Currently Working On: A Sequel to My Current Proposed Book
Mood: Busy!
With the exception of one contemporary that is sleeping in the vault portion of my hard drive, I've always written historicals. I'm not saying the contemporary didn't require research, but nearly all of my investigative work has been for my historicals. The task has two sides. One holds the threat of getting an author in trouble for sloppy work. The other one is like a stranger offering candy: come here, little writer, get into my magic way-back machine and I'll take you for a ride. Read about wars, soapmaking, home remedies, horses, sewers, pigs running loose in old New York City, furious conflicts, how much a Sears piano cost in 1897. What wonders you'll see . . .
Yes, it's true, all of it. I usually start out looking for information on a single subject and that stranger with the candy doesn't bring me back for two or three hours because of the detours. I'll sit on the floor of my office, research books piled around me, sticky notes stuck, pens (when I can find one), tablets, all sorts of stuff. Once in a while it looks like I might escape, but find that I've only gotten as far as the chair in front of my other research accomplice, the Internet.
There is a wealth of information available now, fascinating worlds to get lost in, gobbled up by distraction. And to go into Powell's City of Books is to run the risk of never being seen again. Of course, while the writer is getting smarter (US History for $600, Alex), I'm not really writing.

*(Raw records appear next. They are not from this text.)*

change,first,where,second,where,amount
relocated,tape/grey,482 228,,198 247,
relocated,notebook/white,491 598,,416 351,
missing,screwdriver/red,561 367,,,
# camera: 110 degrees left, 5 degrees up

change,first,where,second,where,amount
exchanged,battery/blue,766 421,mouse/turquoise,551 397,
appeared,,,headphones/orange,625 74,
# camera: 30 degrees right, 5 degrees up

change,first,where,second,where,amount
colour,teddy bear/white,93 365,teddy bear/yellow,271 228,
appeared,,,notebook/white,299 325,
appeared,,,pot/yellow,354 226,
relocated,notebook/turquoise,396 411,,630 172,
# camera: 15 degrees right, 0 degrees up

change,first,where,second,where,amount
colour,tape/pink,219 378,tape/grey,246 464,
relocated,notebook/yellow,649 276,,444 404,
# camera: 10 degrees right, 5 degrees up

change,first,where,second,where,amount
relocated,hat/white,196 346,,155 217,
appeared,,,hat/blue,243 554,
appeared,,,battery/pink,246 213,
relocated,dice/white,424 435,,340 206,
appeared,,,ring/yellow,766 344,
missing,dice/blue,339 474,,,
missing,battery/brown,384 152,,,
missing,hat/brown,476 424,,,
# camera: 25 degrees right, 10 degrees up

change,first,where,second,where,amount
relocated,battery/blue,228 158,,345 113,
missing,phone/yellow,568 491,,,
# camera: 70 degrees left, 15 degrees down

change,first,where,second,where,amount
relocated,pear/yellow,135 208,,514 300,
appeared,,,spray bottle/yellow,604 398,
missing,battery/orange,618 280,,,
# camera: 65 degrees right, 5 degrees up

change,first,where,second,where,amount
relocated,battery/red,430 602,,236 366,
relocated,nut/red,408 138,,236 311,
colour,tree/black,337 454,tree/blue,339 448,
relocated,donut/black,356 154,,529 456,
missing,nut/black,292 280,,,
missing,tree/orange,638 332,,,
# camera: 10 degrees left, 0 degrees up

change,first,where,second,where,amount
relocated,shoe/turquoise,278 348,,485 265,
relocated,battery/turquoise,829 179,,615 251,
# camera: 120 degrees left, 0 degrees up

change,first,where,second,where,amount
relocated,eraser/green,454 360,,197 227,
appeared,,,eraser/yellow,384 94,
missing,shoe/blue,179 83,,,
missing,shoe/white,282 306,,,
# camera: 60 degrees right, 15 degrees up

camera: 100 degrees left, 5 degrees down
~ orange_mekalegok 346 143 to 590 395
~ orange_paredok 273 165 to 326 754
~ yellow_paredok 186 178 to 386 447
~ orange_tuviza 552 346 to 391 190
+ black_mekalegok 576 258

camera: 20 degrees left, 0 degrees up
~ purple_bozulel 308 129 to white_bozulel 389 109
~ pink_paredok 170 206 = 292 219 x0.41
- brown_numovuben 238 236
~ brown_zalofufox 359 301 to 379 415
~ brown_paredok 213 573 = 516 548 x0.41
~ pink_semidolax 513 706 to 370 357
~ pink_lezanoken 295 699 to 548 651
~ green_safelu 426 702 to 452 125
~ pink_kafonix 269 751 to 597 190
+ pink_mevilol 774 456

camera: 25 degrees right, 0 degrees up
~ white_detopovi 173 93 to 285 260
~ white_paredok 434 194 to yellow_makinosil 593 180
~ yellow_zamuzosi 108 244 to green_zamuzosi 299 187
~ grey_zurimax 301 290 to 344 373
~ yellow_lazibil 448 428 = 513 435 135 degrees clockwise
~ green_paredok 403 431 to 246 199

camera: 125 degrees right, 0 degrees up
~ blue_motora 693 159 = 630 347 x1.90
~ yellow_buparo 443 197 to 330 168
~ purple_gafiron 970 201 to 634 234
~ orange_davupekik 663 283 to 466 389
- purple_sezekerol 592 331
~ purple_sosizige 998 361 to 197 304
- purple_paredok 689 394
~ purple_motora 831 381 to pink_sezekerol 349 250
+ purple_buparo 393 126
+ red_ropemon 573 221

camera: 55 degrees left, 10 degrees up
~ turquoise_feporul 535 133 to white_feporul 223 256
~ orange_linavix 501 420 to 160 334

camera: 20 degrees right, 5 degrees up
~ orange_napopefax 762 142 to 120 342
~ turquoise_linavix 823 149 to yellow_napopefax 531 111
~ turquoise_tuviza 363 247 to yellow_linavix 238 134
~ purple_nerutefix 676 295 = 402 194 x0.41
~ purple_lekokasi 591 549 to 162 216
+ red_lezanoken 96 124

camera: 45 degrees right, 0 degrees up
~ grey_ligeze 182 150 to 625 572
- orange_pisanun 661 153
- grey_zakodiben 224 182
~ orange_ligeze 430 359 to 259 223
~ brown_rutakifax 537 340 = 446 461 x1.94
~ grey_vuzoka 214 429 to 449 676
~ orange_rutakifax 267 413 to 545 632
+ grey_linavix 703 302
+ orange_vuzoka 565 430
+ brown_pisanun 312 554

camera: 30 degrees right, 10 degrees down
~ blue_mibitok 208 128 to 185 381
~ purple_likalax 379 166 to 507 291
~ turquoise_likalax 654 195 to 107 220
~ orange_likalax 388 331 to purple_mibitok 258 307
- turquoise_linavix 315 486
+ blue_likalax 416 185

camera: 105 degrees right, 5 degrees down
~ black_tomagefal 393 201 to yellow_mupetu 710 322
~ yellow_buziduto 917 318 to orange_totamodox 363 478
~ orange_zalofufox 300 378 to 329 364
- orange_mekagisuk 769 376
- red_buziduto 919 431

So there's the conundrum.
Beware the research candy, because oh, the adventures you'll have.
3 comments:
Research candy, yes... Leads you astray and can also rot your pacing, leave pimply welts on your clarity of purpose, and fatten your prose. Terrible stuff, that.
Oh, but do I have a sweet tooth! I can spend hour upon hour in the Research Cave called Powell's, or deep in the latest book. I just bought William the Conqueror from my favorite used book seller, the son of a long-time friend. I didn't need it. I'm not even writing about him. But maybe somewhere in my wip which involves his son, William II, the one called Rufus, I will just happen to mention some little tidbit I found in ths book. Or maybe not. Maybe I just wanted to read it.
Hey, Lexie!
Research candy is a very appropriate term! I don't write historicals and I still can get caught up in that very sweet trap.
Because who knows when you just might need some little snippet of "interesting" information. LOL!